Paper short abstract
Against platform-driven devaluation of music, the platform ASLICE prompted performing DJs to share income with musicians. This paper analyses the initiative as a social technology that sought to anticipate a fairer music economy and relational egalitarianism.
Paper long abstract
The contemporary music economy has increasingly become organised through streaming corporations and platform logics that have rendered the value of music itself negligible —especially in underground segments and marginal scenes. ASLICE, a digital platform initiative that had been active for two years before closing down in late 2024, sought to intervene in this trajectory by redistributing value in the electronic music ecosystem. It prompted DJs to allocate a share of their income to producers whose tracks they perform. As a grassroots proposition put forward by a vanguard visionary (Hilgartner 2015) together with a discourse coalition (Hajer 1993) in the underground music scene, and implemented through minimal technical means, the initiative looked to reorganise compensation relationally, anticipating solving inequity through newly facilitated and multiplying direct linkages between performing and producing music artists. As such, my paper examines ASLICE as a social technology which attempted to prototype an alternative, more egalitarian economic order within platformised music culture.

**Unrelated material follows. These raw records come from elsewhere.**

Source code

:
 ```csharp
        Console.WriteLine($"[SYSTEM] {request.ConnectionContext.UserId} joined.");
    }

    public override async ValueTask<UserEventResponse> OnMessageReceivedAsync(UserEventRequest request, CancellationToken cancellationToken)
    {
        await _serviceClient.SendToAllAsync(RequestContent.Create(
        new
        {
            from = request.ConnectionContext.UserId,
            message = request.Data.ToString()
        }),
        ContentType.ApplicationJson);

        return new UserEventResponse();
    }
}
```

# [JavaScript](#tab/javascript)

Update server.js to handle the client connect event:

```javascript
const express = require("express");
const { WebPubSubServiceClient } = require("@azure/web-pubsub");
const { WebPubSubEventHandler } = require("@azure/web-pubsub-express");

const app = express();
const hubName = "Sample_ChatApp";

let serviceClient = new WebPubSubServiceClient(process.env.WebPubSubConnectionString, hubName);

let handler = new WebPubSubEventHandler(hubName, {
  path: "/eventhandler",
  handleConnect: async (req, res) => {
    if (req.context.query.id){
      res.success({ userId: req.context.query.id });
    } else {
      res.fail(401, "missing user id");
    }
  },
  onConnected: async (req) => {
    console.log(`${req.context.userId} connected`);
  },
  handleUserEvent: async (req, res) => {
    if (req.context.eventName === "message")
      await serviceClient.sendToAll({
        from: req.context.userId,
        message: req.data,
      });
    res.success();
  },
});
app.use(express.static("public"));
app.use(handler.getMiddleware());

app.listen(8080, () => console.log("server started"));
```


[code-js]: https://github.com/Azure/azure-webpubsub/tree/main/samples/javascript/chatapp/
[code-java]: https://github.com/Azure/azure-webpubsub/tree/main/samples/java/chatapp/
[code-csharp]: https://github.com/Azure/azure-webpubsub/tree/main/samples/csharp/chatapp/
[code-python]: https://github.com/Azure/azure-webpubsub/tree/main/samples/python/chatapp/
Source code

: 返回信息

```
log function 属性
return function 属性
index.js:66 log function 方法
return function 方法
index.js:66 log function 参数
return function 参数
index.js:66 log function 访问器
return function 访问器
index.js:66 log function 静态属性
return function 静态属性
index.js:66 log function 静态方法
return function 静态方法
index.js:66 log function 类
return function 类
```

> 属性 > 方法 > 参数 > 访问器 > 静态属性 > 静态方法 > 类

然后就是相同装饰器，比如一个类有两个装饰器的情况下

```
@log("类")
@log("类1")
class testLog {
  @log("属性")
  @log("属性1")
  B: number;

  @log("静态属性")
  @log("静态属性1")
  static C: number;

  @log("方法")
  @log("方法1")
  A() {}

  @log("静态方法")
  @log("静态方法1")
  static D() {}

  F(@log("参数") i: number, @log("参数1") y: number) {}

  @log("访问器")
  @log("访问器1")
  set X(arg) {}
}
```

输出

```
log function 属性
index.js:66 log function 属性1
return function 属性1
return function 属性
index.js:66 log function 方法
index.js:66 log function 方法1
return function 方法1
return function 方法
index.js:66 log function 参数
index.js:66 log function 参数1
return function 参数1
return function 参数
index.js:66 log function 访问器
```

I show that the initiative employed a technological frame while simultaneously invoking a community ethos, ascribing the roles different groups of users (Akrich 1992) ought to exercise in realising this anticipated future. At the same time, the platform’s closure illustrates the weight carried by non-users (Oudshoorn and Pinch 2003) in particular and the limits of attempts to reconfigure platform economies through community-driven infrastructures generally. The empirical material consists of multiple semi-structured expert interviews and fieldwork undertaken at an industry-specific conference.